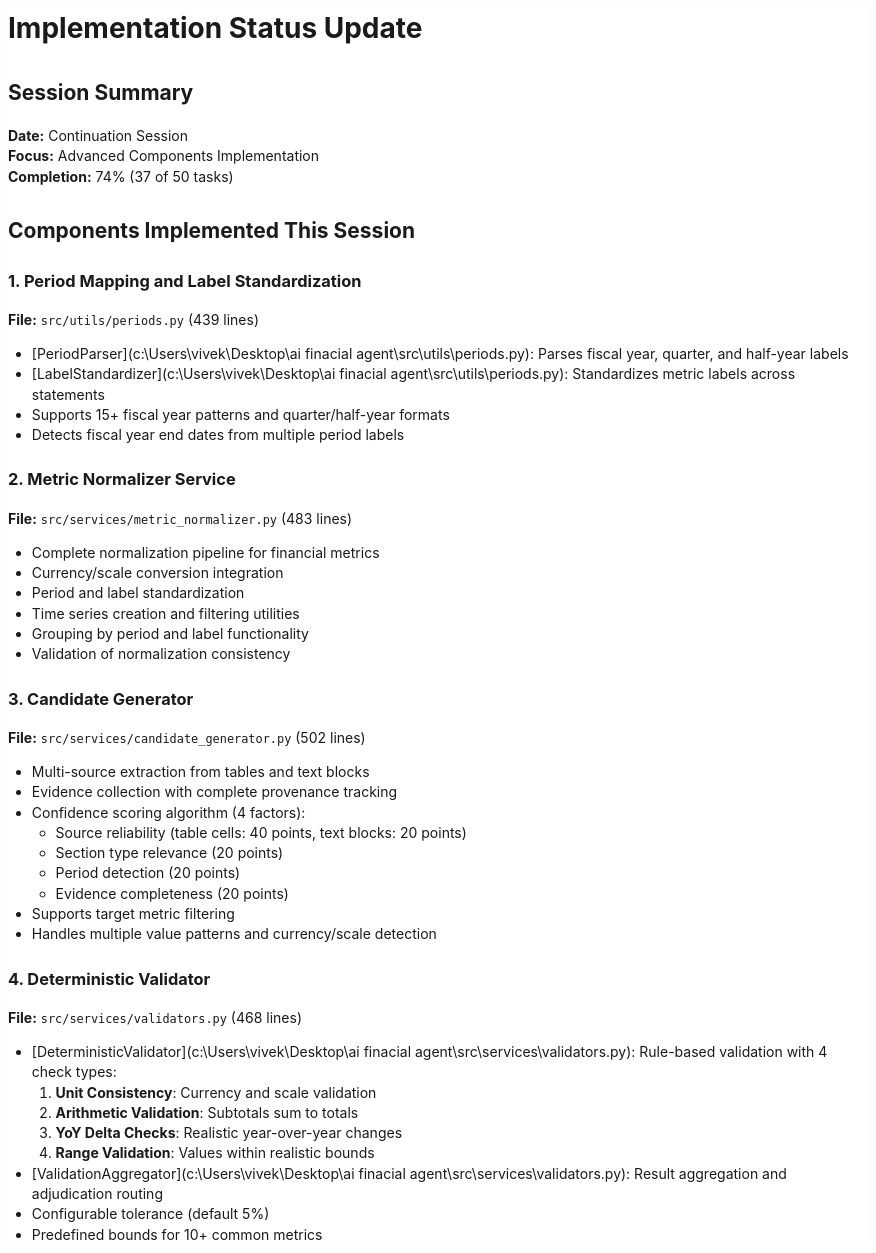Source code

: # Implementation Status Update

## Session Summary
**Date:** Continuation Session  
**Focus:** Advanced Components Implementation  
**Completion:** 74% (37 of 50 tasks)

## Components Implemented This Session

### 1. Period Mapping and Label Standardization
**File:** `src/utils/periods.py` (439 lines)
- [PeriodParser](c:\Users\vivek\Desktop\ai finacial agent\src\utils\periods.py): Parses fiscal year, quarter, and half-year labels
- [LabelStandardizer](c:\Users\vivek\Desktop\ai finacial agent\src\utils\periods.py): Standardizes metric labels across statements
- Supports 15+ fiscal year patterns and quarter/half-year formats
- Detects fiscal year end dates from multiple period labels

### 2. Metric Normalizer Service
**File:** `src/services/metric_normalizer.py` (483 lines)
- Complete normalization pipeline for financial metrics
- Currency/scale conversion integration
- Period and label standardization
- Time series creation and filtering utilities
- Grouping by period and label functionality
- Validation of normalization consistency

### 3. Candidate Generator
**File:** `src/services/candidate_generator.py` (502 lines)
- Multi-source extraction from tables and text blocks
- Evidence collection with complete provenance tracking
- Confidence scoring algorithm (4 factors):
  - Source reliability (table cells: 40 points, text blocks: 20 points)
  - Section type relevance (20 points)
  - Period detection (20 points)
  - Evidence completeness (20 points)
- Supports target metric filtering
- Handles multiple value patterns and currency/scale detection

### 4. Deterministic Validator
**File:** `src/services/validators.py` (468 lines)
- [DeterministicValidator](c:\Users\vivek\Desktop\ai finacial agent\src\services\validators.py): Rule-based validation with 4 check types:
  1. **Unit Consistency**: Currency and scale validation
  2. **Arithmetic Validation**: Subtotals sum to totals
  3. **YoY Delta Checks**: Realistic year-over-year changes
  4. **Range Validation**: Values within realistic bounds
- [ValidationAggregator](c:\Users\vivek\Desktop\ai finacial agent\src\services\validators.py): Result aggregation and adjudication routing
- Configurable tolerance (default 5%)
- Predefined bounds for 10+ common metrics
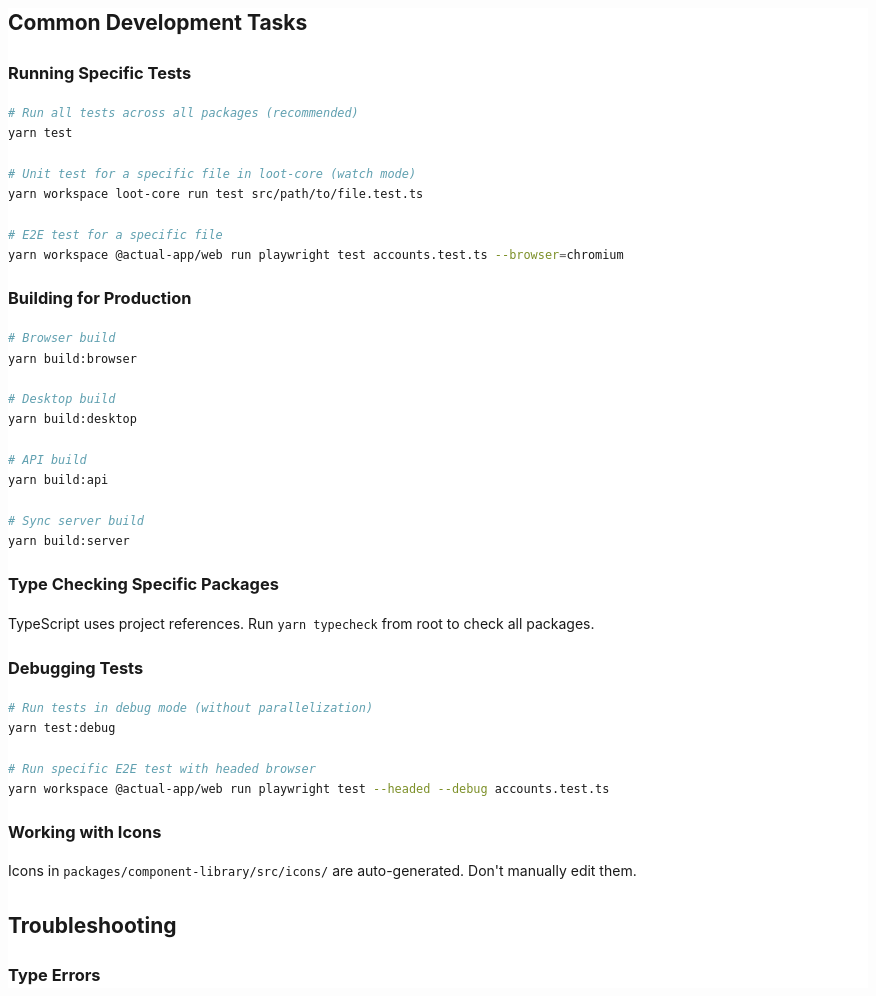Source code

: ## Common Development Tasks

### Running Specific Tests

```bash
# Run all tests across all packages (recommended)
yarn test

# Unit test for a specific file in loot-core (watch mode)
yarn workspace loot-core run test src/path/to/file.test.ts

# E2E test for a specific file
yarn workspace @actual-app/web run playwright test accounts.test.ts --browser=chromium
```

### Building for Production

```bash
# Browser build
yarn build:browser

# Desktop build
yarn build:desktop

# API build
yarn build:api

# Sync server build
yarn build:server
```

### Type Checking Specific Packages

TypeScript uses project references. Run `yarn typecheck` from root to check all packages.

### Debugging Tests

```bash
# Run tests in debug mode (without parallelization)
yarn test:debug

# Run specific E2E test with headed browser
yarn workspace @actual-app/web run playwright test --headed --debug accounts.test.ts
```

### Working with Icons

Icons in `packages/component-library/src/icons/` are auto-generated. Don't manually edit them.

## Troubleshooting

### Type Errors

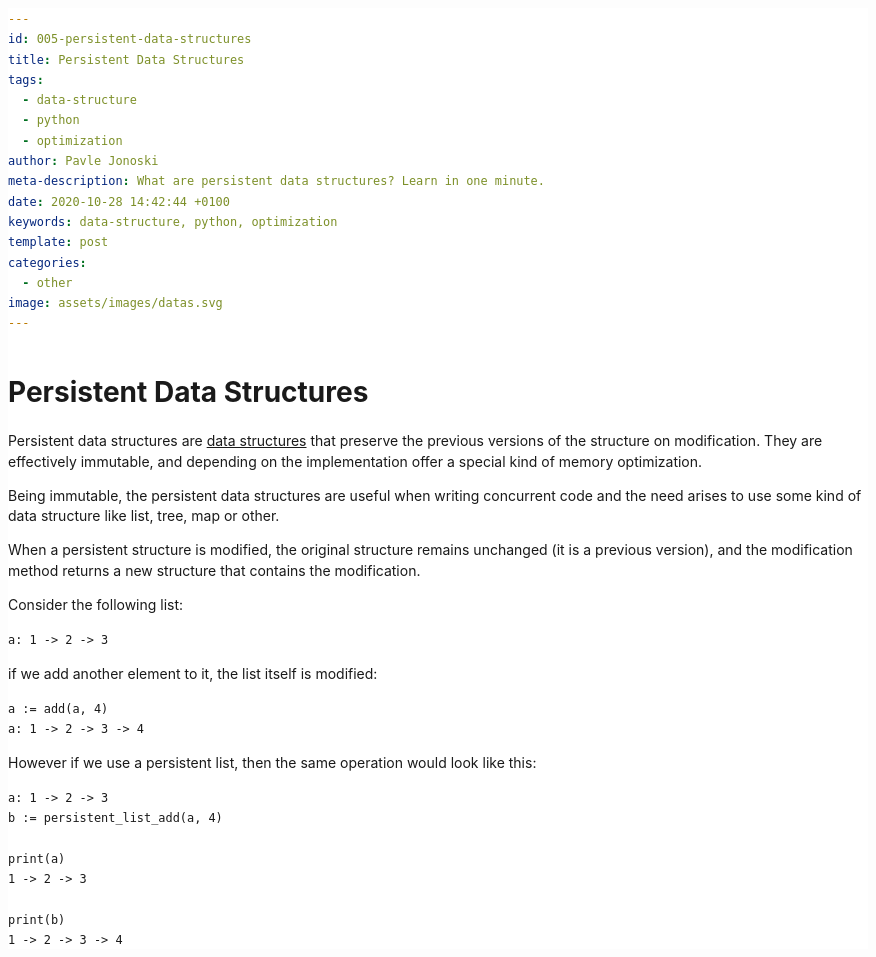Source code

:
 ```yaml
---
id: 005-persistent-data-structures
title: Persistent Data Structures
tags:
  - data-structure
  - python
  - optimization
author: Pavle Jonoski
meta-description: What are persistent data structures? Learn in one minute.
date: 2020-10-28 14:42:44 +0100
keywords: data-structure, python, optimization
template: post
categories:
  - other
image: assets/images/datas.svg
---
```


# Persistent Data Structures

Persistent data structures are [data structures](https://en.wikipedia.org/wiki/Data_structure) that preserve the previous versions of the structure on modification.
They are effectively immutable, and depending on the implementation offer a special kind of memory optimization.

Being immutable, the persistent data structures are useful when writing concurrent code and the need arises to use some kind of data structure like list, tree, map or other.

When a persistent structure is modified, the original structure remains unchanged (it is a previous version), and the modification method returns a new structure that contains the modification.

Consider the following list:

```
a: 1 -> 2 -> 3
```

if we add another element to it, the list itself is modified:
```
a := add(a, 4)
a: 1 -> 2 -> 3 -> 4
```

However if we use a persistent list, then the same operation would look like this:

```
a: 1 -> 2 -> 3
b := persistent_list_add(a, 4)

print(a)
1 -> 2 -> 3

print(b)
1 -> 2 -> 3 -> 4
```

> What is needed
If a line of the records above holds the word "playwright", show it.

> Answer to the exercise
yarn workspace @actual-app/web run playwright test accounts.test.ts --browser=chromium
yarn workspace @actual-app/web run playwright test --headed --debug accounts.test.ts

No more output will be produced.